I was initially intrigued by Prisoners in the Palace due to the connection with Queen Victoria and the pre-Victorian/Victorian era but I wasn’t sure it would be my cup of tea as it is listed as a young adult book. I was not only pleasantly surprised but thrilled to discover this book easily qualifies for adult reading as well, particularly those adults who adore historical fiction and/or the Victorian era. Because this book excels at both. And it’s a phenomenal read.
I thought Prisoners in the Palace was an engrossing and entertaining historical fiction read, not falling into the literary pitfall that many historical fiction books can — being so heavy handed on the history that the story is a bit dry and the reader isn’t allowed to form a real attachment or bond to the characters. Not so in this case.
Ms.

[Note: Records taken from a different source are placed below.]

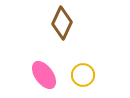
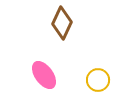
yellow circle: moved 15 px right, 5 px down
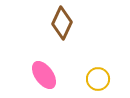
yellow circle: moved 1 px up
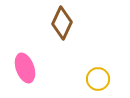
pink ellipse: moved 19 px left, 7 px up; rotated 16 degrees clockwise
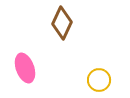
yellow circle: moved 1 px right, 1 px down
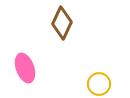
yellow circle: moved 4 px down
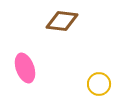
brown diamond: moved 2 px up; rotated 72 degrees clockwise
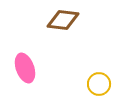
brown diamond: moved 1 px right, 1 px up
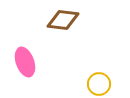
pink ellipse: moved 6 px up
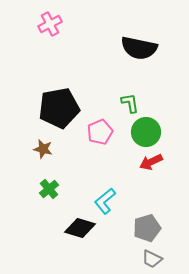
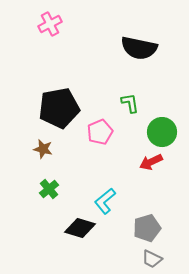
green circle: moved 16 px right
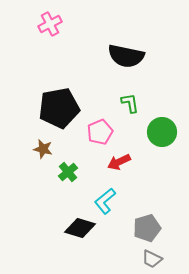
black semicircle: moved 13 px left, 8 px down
red arrow: moved 32 px left
green cross: moved 19 px right, 17 px up
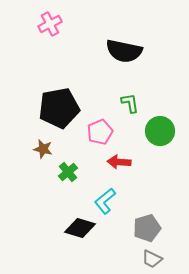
black semicircle: moved 2 px left, 5 px up
green circle: moved 2 px left, 1 px up
red arrow: rotated 30 degrees clockwise
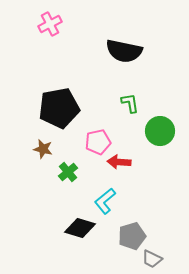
pink pentagon: moved 2 px left, 10 px down; rotated 10 degrees clockwise
gray pentagon: moved 15 px left, 8 px down
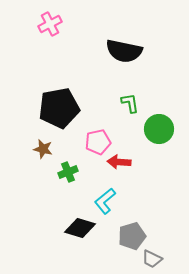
green circle: moved 1 px left, 2 px up
green cross: rotated 18 degrees clockwise
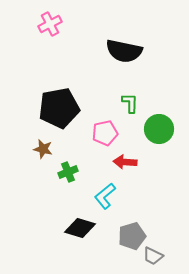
green L-shape: rotated 10 degrees clockwise
pink pentagon: moved 7 px right, 9 px up
red arrow: moved 6 px right
cyan L-shape: moved 5 px up
gray trapezoid: moved 1 px right, 3 px up
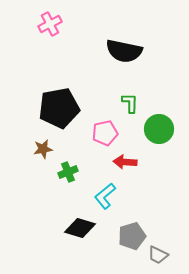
brown star: rotated 24 degrees counterclockwise
gray trapezoid: moved 5 px right, 1 px up
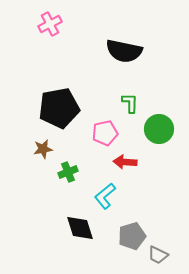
black diamond: rotated 56 degrees clockwise
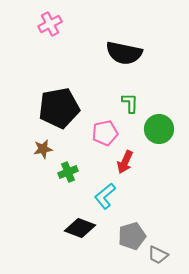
black semicircle: moved 2 px down
red arrow: rotated 70 degrees counterclockwise
black diamond: rotated 52 degrees counterclockwise
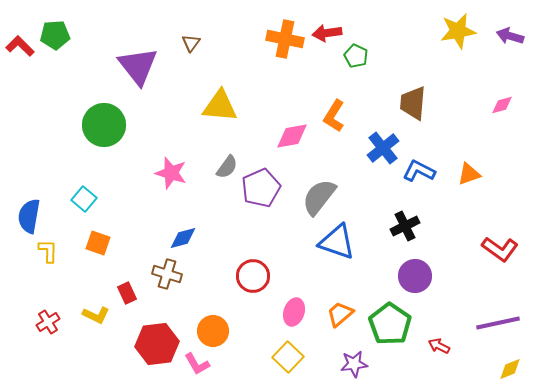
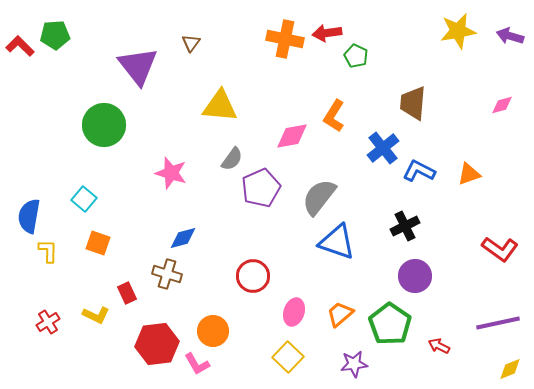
gray semicircle at (227, 167): moved 5 px right, 8 px up
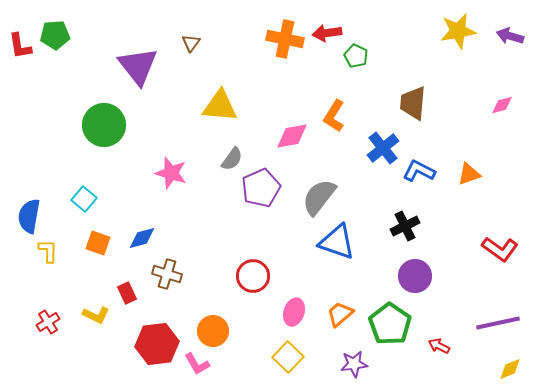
red L-shape at (20, 46): rotated 144 degrees counterclockwise
blue diamond at (183, 238): moved 41 px left
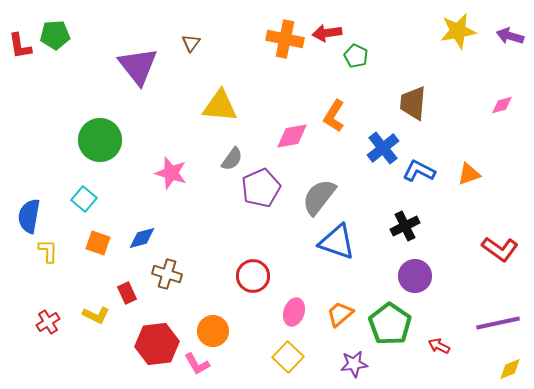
green circle at (104, 125): moved 4 px left, 15 px down
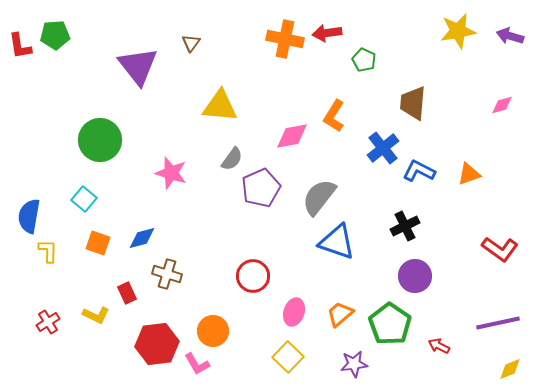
green pentagon at (356, 56): moved 8 px right, 4 px down
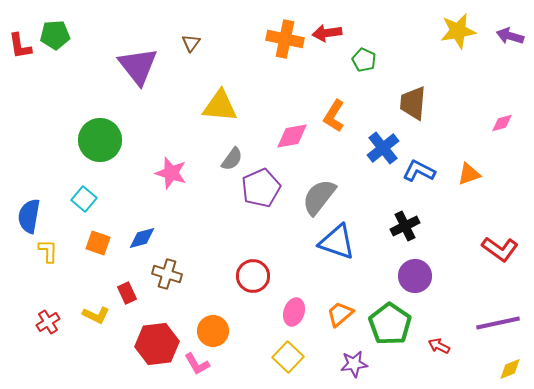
pink diamond at (502, 105): moved 18 px down
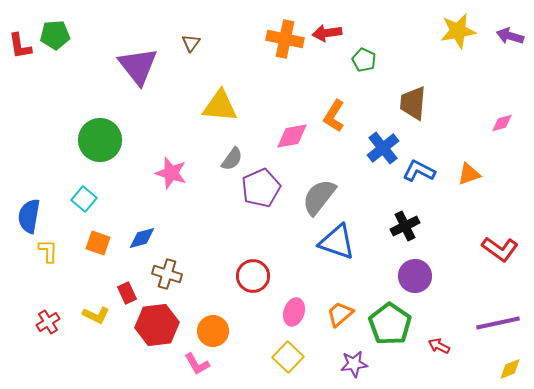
red hexagon at (157, 344): moved 19 px up
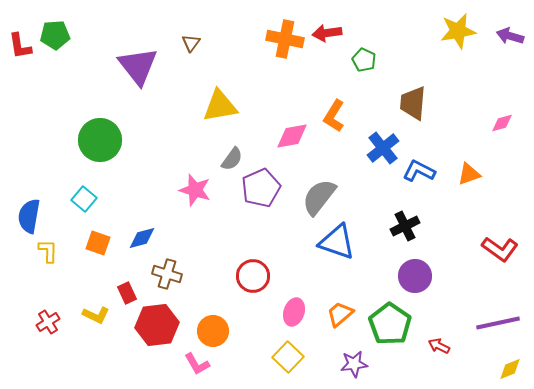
yellow triangle at (220, 106): rotated 15 degrees counterclockwise
pink star at (171, 173): moved 24 px right, 17 px down
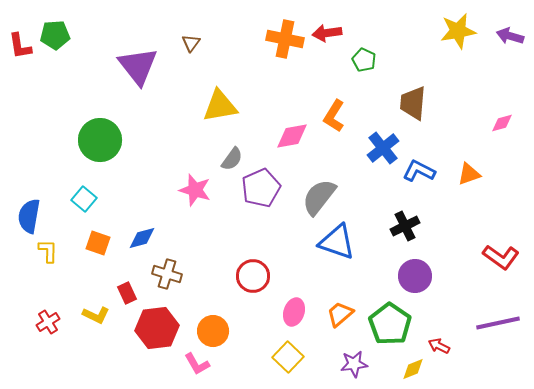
red L-shape at (500, 249): moved 1 px right, 8 px down
red hexagon at (157, 325): moved 3 px down
yellow diamond at (510, 369): moved 97 px left
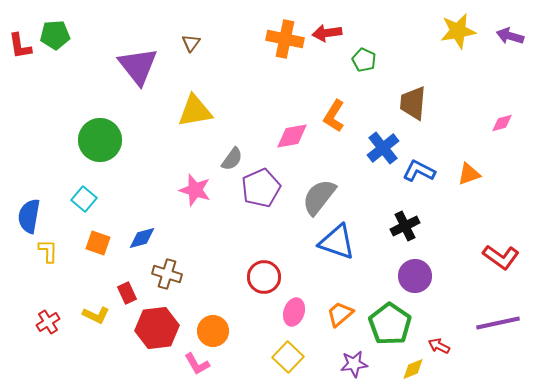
yellow triangle at (220, 106): moved 25 px left, 5 px down
red circle at (253, 276): moved 11 px right, 1 px down
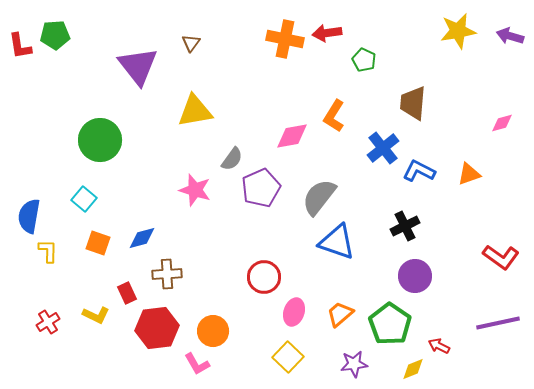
brown cross at (167, 274): rotated 20 degrees counterclockwise
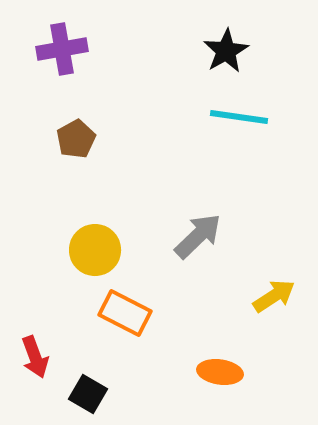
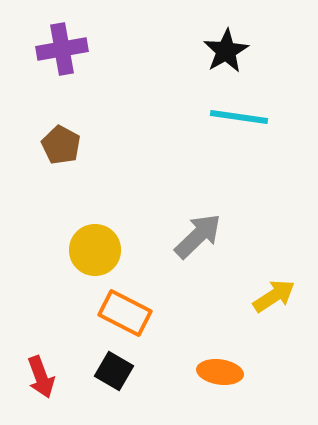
brown pentagon: moved 15 px left, 6 px down; rotated 15 degrees counterclockwise
red arrow: moved 6 px right, 20 px down
black square: moved 26 px right, 23 px up
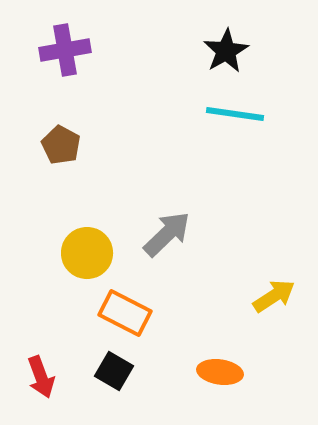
purple cross: moved 3 px right, 1 px down
cyan line: moved 4 px left, 3 px up
gray arrow: moved 31 px left, 2 px up
yellow circle: moved 8 px left, 3 px down
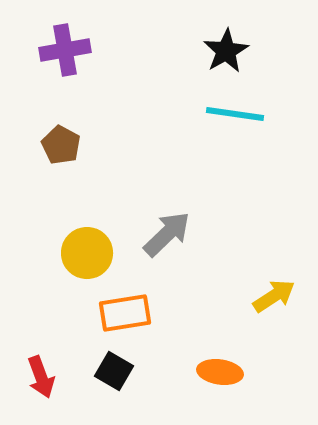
orange rectangle: rotated 36 degrees counterclockwise
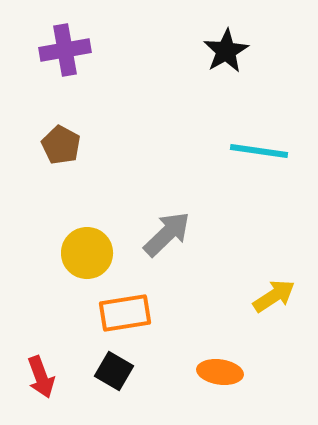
cyan line: moved 24 px right, 37 px down
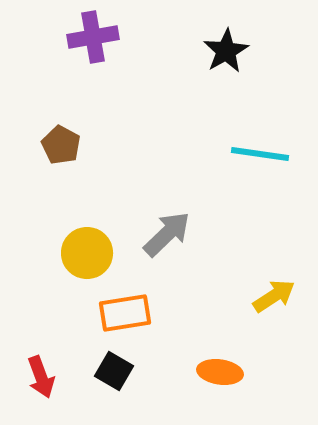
purple cross: moved 28 px right, 13 px up
cyan line: moved 1 px right, 3 px down
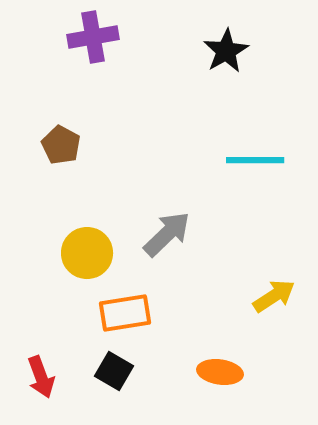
cyan line: moved 5 px left, 6 px down; rotated 8 degrees counterclockwise
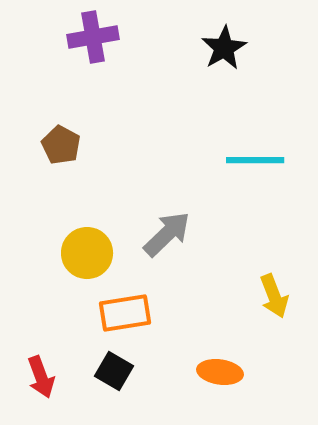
black star: moved 2 px left, 3 px up
yellow arrow: rotated 102 degrees clockwise
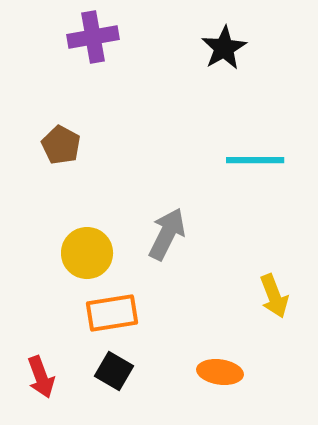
gray arrow: rotated 20 degrees counterclockwise
orange rectangle: moved 13 px left
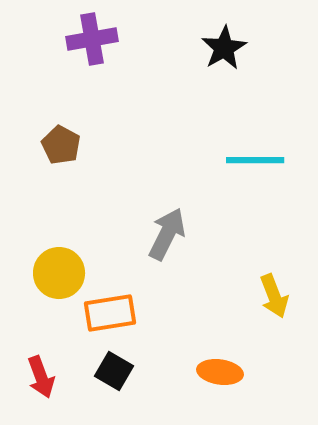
purple cross: moved 1 px left, 2 px down
yellow circle: moved 28 px left, 20 px down
orange rectangle: moved 2 px left
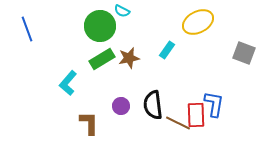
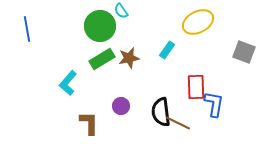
cyan semicircle: moved 1 px left; rotated 28 degrees clockwise
blue line: rotated 10 degrees clockwise
gray square: moved 1 px up
black semicircle: moved 8 px right, 7 px down
red rectangle: moved 28 px up
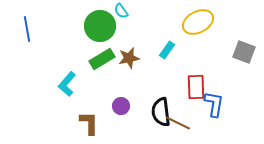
cyan L-shape: moved 1 px left, 1 px down
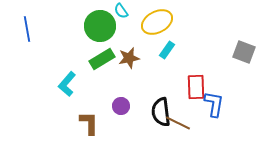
yellow ellipse: moved 41 px left
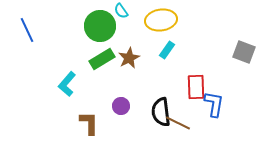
yellow ellipse: moved 4 px right, 2 px up; rotated 20 degrees clockwise
blue line: moved 1 px down; rotated 15 degrees counterclockwise
brown star: rotated 15 degrees counterclockwise
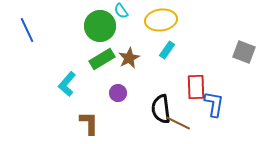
purple circle: moved 3 px left, 13 px up
black semicircle: moved 3 px up
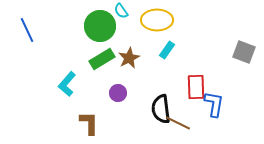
yellow ellipse: moved 4 px left; rotated 8 degrees clockwise
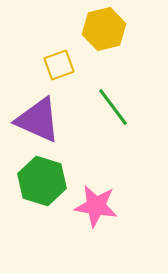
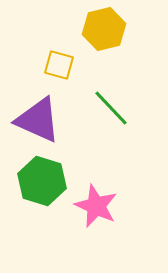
yellow square: rotated 36 degrees clockwise
green line: moved 2 px left, 1 px down; rotated 6 degrees counterclockwise
pink star: rotated 15 degrees clockwise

MacColl weaves a rich tapestry of colorful detail of the pre-Victorian period, from the somewhat rundown state of Kensington Palace when Princess Victoria was in residence, to the lives of servants below stairs to the unseemly squalor of London backstreets and alleys and the beginnings of the competitive news business. She shows just enough unpleasantness to highlight the differences between the classes without being overbearing or depressive.
I thought Ms. MacColl did a phenomenal job showcasing Victoria in the year before she became queen. At times Victoria was a petulant teenager, a spoiled child, a lonely young lady and a willful heir to the throne. I have read about Victoria once she was queen but she seemed more alive and real to me throughout the pages of Prisoners in the Palace. Ms. MacColl took actual diary entries from Princess Victoria and wrapped her story around them, giving us a wonderful tale in the process.
Surprisingly, Victoria herself wasn’t the central character. That honor belonged to Liza, who found herself employed as a maid in Kensington Palace after her parents were unexpectedly killed shortly after she turned 17. Liza was a frustrating character for me — some of her actions had me literally wringing my hands and wanting to pull my hair. I did remind myself that she was only 17 and 17-year-olds in 1836 were far less savvy than some 17-year-olds today. Despite my frustration with her slips, I did like Liza. She was spunky without being annoying and she turned out to have quite a backbone on her. She ended up being more like a contemporary heroine, what with controlling her own destiny and being self-sufficient, which may appeal to some young adult audiences.